If the per-user instance of chrome.exe is current, which it always should be if it's being used, since Chrome is a self-updating (transparently!) application. will the Patch Manager (Upgrade) package render as Not Applicable. If the installed instance of chrome.exe is not the current version (which is a clue that maybe Chrome isn't actually being used on that system), the WUAgent launches the chrome_installer.exe from the package.
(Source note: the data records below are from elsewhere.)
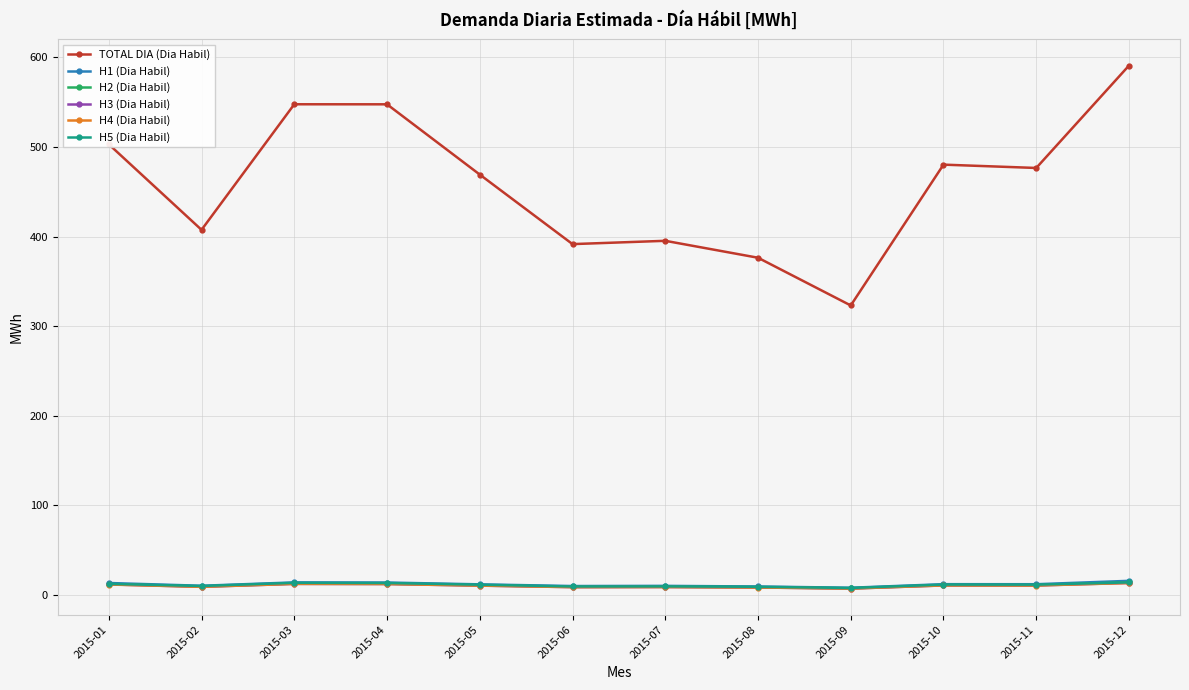

What is the total value across all series at 2015-03?

613.5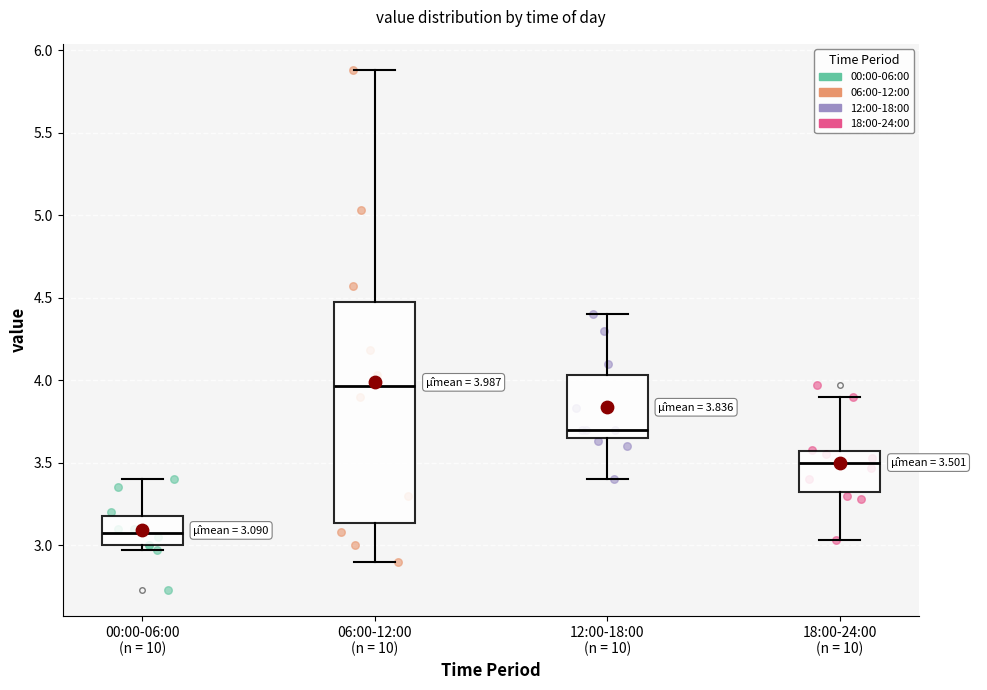

Which box's median line is the highest?

06:00-12:00 (n = 10)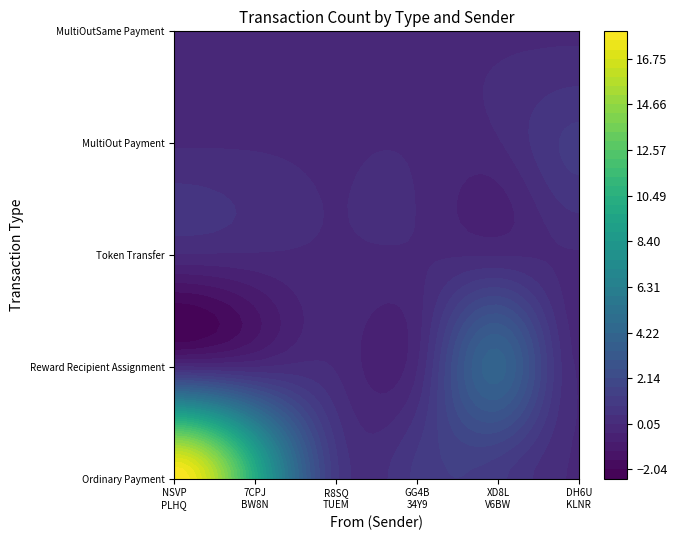

What is the sum of the Ordinary Payment values at S-7CPJ-BW8N-U4XF-CWW3U and S-R8SQ-TUEM-DTHQ-7ATA3?

11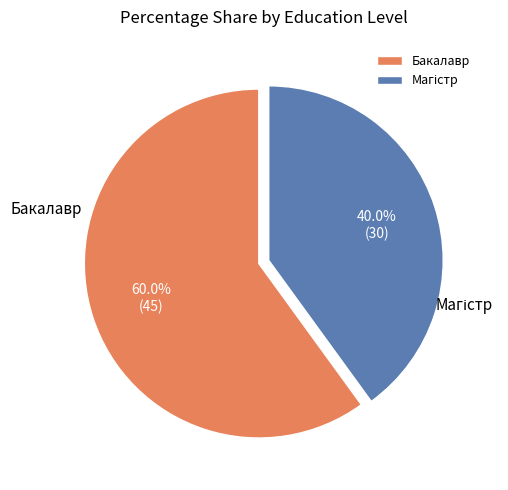

Which slice is the largest?

Бакалавр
It is the chrome_installer.exe that removes the per-user instance and replaces it with a per-machine instance.

If you want to force the conversion of a per-user installation to a per-machine installation, regardless of the state of the current per-user installation, I believe that changing the first rule to just a Registry Key Exists rule and placing it in an ANY block with the other two rules, will then relegate the package to merely checking for the existence of a per-user Chrome installation -or- the existence of an outdated per-machine Chrome installation.